И в самом деле на глазах его выступили слезы…
И долго проговорили они об ушедшем в смерть Мессии, и всем в этот вечер казалось, что он, в самом деле, воскрес — по крайней мере для них, на эти вот тихие, умилённые вечерние часы… Но Миррена чувствовала какую-то странную неудовлетворённость. Не нравилось ей, что вот они спорят как-то, рассуждают — ей было больше любо твёрдое слово старых пресвитеров, которые говорили от имени Господа, которые как будто не знали никаких колебаний и за которыми было так хорошо прятаться от жизни с её загадками. Но радовало её то, что Язон так хорошо говорил о Христе: в этом она видела залог его скорого обращения. И сладкая надежда, что она уже косвенно поспособствовала спасению души любимого человека, смягчала её огорчение, что пока он все-таки только поганый, погибший язычник…
LI. КОНЕЦ МНЕФА
Тигеллин осторожно сообщил Аннею Серенусу — он старался потихоньку делать одолжения всем, чтобы, в случае каких перемен, иметь людей обязанных повсюду, — что Эпихарида на допросе решительно ничего не сказала, держала себя с чрезвычайной дерзостью и что возможно, что её подвергнут пытке. Анней похолодел.

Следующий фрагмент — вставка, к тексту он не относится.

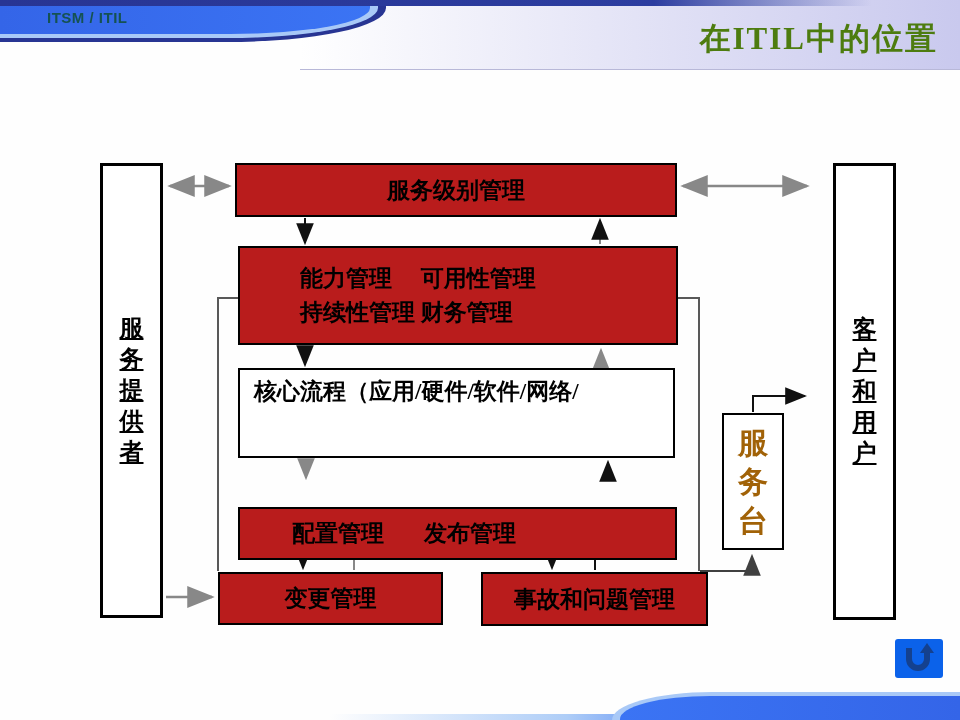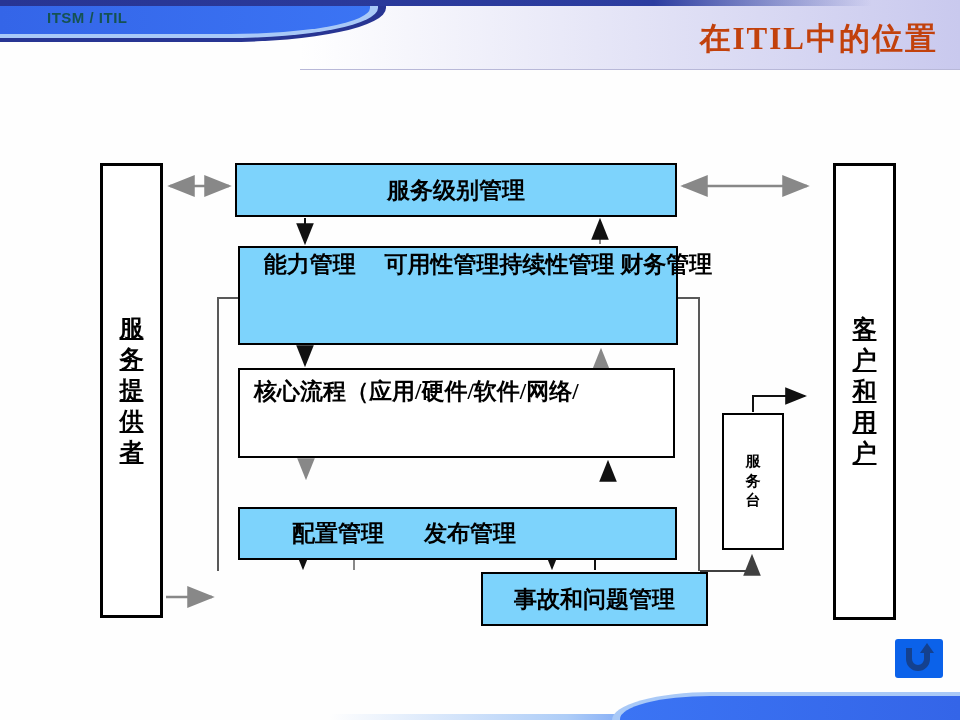--- a/index.html
+++ b/index.html
@@ -30,21 +30,21 @@
     position:absolute; left:0; top:0; width:872px; height:6px; z-index:7;
     background:linear-gradient(to right,#283593 0%,#2c3da0 75%,rgba(40,53,147,0) 100%);
   }
   .corner-label {
     position:absolute; left:28px; top:9px; z-index:8;
     font-family:"Liberation Sans","DejaVu Sans",sans-serif;
     font-weight:bold; font-size:15px; letter-spacing:.5px; color:#155252;margin-left:19px;
   }
   .page-title {
     position:absolute; right:22px; top:18px; z-index:8;
-    font-size:31px; font-weight:bold; color:#c2410c; letter-spacing:2px;
+    font-size:31px; font-weight:bold; color:#4d7c0f; letter-spacing:2px;
   }
   
   .ftr-thin {
     position:absolute; left:330px; bottom:0; width:395px; height:6px; z-index:3;
     background:linear-gradient(to right,rgba(255,255,255,0) 0%,#aecdf7 60%,#3b74f4 100%);
   }
   .ftr-light { position:absolute; right:0; bottom:0; width:348px; height:28px;
     background:#a9c9f7; border-top-left-radius:100px 28px; z-index:4; }
   .ftr-blue { position:absolute; right:0; bottom:0; width:340px; height:24px;
     background:linear-gradient(to right,#3b74f4,#3465e8);
@@ -53,46 +53,46 @@
     position:absolute; left:895px; top:639px; width:48px; height:39px;
     background:#0b62ea; border-radius:3px; z-index:9; cursor:pointer;
     display:flex; align-items:center; justify-content:center;
   }
   
   .arrows { position:absolute; left:0; top:0; width:960px; height:720px; z-index:1; }
   .dbox {
     position:absolute; z-index:2; box-sizing:border-box; background:#fff;
     border:2px solid #000; color:#000; font-weight:bold;
   }
-  .teal { background:#7dd3fc; }
+  .teal { background:#b91c1c; }
   .thick { border-width:3px;text-decoration:underline; }
   .vflex { display:flex; align-items:center; justify-content:center; }
   .vtext {
     width:1.15em; word-break:break-all; text-align:center; line-height:1.3;
     font-size:24px;
   }
   .sp-box   { left:100px; top:163px; width:63px;  height:455px; }
   .cu-box   { left:813px; top:163px; width:63px;  height:457px;margin-left:20px; }
   .slm-box  { left:235px; top:163px; width:442px; height:54px;
               display:flex; align-items:center; justify-content:center; font-size:23px; }
   .tac-box  { left:238px; top:246px; width:440px; height:99px;
-              display:flex; flex-direction:row; justify-content:center;
+              display:flex; flex-direction:column; justify-content:center;
               padding-left:60px; font-size:23px; line-height:1.45; white-space:pre; }
   .core-box { left:238px; top:368px; width:437px; height:90px;
               padding:6px 0 15px 14px; font-size:23px; line-height:1.4; }
   .cfg-box  { left:238px; top:507px; width:439px; height:53px;
               display:flex; align-items:center; font-size:23px; }
   .cfg-box .lbl-config  { margin-left:52px; }
   .cfg-box .lbl-release { margin-left:40px; }
   .chg-box  { left:218px; top:572px; width:225px; height:53px;
               display:flex; align-items:center; justify-content:center; font-size:23px; }
   .inc-box  { left:481px; top:572px; width:227px; height:54px;
               display:flex; align-items:center; justify-content:center; font-size:23px; }
   .sd-box   { left:722px; top:413px; width:62px; height:137px; }
-  .sd-box .vtext { font-size:15px; color:#000000; }
+  .sd-box .vtext { font-size:30px; color:#a16207; }
 </style>
 </head>
 <body>
 
 <div class="slide">
 
   <div class="hdr-band"></div>
   <div class="hdr-navy-curve"></div>
   <div class="hdr-light-curve"></div>
   <div class="hdr-blue-bar"></div>
@@ -158,20 +158,23 @@
 
   <div class="dbox core-box">
     <div>核心流程（应用/硬件/软件/网络/</div>
   </div>
 
   <div class="dbox teal cfg-box">
     <span class="lbl-config">配置管理</span>
     <span class="lbl-release">发布管理</span>
   </div>
 
+  <div class="dbox teal chg-box">
+    <span>变更管理</span>
+  </div>
 
   <div class="dbox teal inc-box">
     <span>事故和问题管理</span>
   </div>
 
   <div class="dbox vflex sd-box">
     <span class="vtext">服务台</span>
   </div>
 
   <div class="ftr-thin"></div>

— Конечно, я могу дело с пыткой немножко затянуть, — осторожно добавил Тигеллин. — Но ты сам понимаешь, что и немножко теперь много: каждый день можно ждать перемен. Но все же надо тебе… поторапливаться: божественный цезарь легко может вспомнить о ней и тогда…
Анней не взвидел света. Ему было совершенно ясно, что спасти милую может только одно: переворот. Дождавшись утра, когда он обыкновенно являлся к Нерону будто бы для доклада, — Нерон решительно ничем, кроме лошадей и музыки, не интересовался — он скрыл под тогой отточенный кинжал и поднялся на Палатин. Он ждал увидеть Нерона, как всегда, в его личных покоях, но к удивлению своему встретил его в вестибюле: император шёл с кем-то вдвоём и озабоченно, по-видимому, разговаривал. Вглядевшись, Анней сразу узнал в собеседнике цезаря египтянина Мнефа, человека, которому он никогда не доверял. Неподалёку от него стояла ещё не совсем оконченная огромная золотая статуя Нерона. Вокруг неё были ещё навалены доски подмостей и всякие материалы. Анней в одно мгновение отступил за гигантскую статую. Сердце его бешено билось…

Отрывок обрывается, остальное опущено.